• **EXERCISE REQUIREMENTS**
What you give back should match the records word for word.

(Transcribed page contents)
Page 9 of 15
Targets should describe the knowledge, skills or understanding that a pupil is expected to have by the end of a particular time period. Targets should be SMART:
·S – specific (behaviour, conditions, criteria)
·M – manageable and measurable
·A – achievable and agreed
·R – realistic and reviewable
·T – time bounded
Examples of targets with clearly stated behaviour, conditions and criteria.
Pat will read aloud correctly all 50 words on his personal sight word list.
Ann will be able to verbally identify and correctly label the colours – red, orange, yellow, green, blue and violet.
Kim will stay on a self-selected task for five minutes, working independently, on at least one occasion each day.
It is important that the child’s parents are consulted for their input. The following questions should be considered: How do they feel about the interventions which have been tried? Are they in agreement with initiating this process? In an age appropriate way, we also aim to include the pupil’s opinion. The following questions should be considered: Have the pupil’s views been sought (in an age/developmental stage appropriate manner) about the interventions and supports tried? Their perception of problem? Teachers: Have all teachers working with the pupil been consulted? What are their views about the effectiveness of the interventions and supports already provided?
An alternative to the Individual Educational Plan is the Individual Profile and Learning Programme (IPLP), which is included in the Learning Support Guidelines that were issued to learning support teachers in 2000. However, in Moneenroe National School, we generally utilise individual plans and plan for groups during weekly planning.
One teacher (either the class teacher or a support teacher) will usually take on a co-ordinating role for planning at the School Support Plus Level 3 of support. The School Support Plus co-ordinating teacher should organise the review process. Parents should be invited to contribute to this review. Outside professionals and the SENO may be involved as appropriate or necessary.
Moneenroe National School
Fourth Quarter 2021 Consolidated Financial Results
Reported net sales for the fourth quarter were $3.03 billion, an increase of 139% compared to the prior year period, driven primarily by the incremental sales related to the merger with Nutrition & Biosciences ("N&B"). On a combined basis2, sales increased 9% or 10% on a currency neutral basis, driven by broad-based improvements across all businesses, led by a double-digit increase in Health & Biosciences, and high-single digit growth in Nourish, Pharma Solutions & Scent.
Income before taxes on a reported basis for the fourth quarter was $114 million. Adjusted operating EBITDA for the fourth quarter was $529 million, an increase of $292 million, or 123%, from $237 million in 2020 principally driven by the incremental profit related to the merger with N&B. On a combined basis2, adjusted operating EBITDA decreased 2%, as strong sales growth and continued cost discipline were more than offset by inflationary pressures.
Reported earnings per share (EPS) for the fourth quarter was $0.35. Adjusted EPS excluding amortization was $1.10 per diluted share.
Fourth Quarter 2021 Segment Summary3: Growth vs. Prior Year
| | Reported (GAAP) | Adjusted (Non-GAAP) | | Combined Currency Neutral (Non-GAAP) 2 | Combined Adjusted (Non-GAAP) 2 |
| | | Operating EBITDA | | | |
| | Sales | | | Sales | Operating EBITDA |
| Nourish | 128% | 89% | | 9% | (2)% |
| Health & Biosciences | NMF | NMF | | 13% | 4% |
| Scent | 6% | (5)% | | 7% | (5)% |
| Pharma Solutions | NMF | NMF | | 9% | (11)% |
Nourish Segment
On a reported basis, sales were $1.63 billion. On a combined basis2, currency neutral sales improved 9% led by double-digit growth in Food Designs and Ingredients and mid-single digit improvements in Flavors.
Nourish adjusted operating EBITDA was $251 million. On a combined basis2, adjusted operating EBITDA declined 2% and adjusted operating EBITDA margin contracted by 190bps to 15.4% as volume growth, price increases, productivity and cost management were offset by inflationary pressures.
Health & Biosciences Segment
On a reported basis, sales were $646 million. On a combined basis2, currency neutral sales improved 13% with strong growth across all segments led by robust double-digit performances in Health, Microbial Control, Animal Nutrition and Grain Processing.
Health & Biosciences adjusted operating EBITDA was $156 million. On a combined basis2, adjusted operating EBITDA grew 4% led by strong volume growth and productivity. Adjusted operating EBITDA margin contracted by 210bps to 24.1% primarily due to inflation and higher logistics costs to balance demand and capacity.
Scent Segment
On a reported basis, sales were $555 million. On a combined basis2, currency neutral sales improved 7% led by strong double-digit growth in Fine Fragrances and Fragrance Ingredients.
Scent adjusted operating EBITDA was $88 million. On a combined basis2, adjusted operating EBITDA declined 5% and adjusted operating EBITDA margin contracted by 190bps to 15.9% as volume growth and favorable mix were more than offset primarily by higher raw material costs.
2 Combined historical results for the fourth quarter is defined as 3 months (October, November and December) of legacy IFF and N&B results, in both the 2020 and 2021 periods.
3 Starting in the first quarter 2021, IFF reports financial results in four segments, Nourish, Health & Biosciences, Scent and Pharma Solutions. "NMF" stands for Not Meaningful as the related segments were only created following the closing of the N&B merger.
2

• **RESULT OF THIS TASK**
Page 9 of 15
Targets should describe the knowledge, skills or understanding that a pupil is expected to have by the end of a particular time period. Targets should be SMART:
·S – specific (behaviour, conditions, criteria)
·M – manageable and measurable
·A – achievable and agreed
·R – realistic and reviewable
·T – time bounded
Examples of targets with clearly stated behaviour, conditions and criteria.
Pat will read aloud correctly all 50 words on his personal sight word list.
Ann will be able to verbally identify and correctly label the colours – red, orange, yellow, green, blue and violet.
Kim will stay on a self-selected task for five minutes, working independently, on at least one occasion each day.
It is important that the child’s parents are consulted for their input. The following questions should be considered: How do they feel about the interventions which have been tried? Are they in agreement with initiating this process? In an age appropriate way, we also aim to include the pupil’s opinion. The following questions should be considered: Have the pupil’s views been sought (in an age/developmental stage appropriate manner) about the interventions and supports tried? Their perception of problem? Teachers: Have all teachers working with the pupil been consulted? What are their views about the effectiveness of the interventions and supports already provided?
An alternative to the Individual Educational Plan is the Individual Profile and Learning Programme (IPLP), which is included in the Learning Support Guidelines that were issued to learning support teachers in 2000. However, in Moneenroe National School, we generally utilise individual plans and plan for groups during weekly planning.
One teacher (either the class teacher or a support teacher) will usually take on a co-ordinating role for planning at the School Support Plus Level 3 of support. The School Support Plus co-ordinating teacher should organise the review process. Parents should be invited to contribute to this review. Outside professionals and the SENO may be involved as appropriate or necessary.
Moneenroe National School
Fourth Quarter 2021 Consolidated Financial Results
Reported net sales for the fourth quarter were $3.03 billion, an increase of 139% compared to the prior year period, driven primarily by the incremental sales related to the merger with Nutrition & Biosciences ("N&B"). On a combined basis2, sales increased 9% or 10% on a currency neutral basis, driven by broad-based improvements across all businesses, led by a double-digit increase in Health & Biosciences, and high-single digit growth in Nourish, Pharma Solutions & Scent.
Income before taxes on a reported basis for the fourth quarter was $114 million. Adjusted operating EBITDA for the fourth quarter was $529 million, an increase of $292 million, or 123%, from $237 million in 2020 principally driven by the incremental profit related to the merger with N&B. On a combined basis2, adjusted operating EBITDA decreased 2%, as strong sales growth and continued cost discipline were more than offset by inflationary pressures.
Reported earnings per share (EPS) for the fourth quarter was $0.35. Adjusted EPS excluding amortization was $1.10 per diluted share.
Fourth Quarter 2021 Segment Summary3: Growth vs. Prior Year
| | Reported (GAAP) | Adjusted (Non-GAAP) | | Combined Currency Neutral (Non-GAAP) 2 | Combined Adjusted (Non-GAAP) 2 |
| | | Operating EBITDA | | | |
| | Sales | | | Sales | Operating EBITDA |
| Nourish | 128% | 89% | | 9% | (2)% |
| Health & Biosciences | NMF | NMF | | 13% | 4% |
| Scent | 6% | (5)% | | 7% | (5)% |
| Pharma Solutions | NMF | NMF | | 9% | (11)% |
Nourish Segment
On a reported basis, sales were $1.63 billion. On a combined basis2, currency neutral sales improved 9% led by double-digit growth in Food Designs and Ingredients and mid-single digit improvements in Flavors.
Nourish adjusted operating EBITDA was $251 million. On a combined basis2, adjusted operating EBITDA declined 2% and adjusted operating EBITDA margin contracted by 190bps to 15.4% as volume growth, price increases, productivity and cost management were offset by inflationary pressures.
Health & Biosciences Segment
On a reported basis, sales were $646 million. On a combined basis2, currency neutral sales improved 13% with strong growth across all segments led by robust double-digit performances in Health, Microbial Control, Animal Nutrition and Grain Processing.
Health & Biosciences adjusted operating EBITDA was $156 million. On a combined basis2, adjusted operating EBITDA grew 4% led by strong volume growth and productivity. Adjusted operating EBITDA margin contracted by 210bps to 24.1% primarily due to inflation and higher logistics costs to balance demand and capacity.
Scent Segment
On a reported basis, sales were $555 million. On a combined basis2, currency neutral sales improved 7% led by strong double-digit growth in Fine Fragrances and Fragrance Ingredients.
Scent adjusted operating EBITDA was $88 million. On a combined basis2, adjusted operating EBITDA declined 5% and adjusted operating EBITDA margin contracted by 190bps to 15.9% as volume growth and favorable mix were more than offset primarily by higher raw material costs.
2 Combined historical results for the fourth quarter is defined as 3 months (October, November and December) of legacy IFF and N&B results, in both the 2020 and 2021 periods.
3 Starting in the first quarter 2021, IFF reports financial results in four segments, Nourish, Health & Biosciences, Scent and Pharma Solutions. "NMF" stands for Not Meaningful as the related segments were only created following the closing of the N&B merger.
2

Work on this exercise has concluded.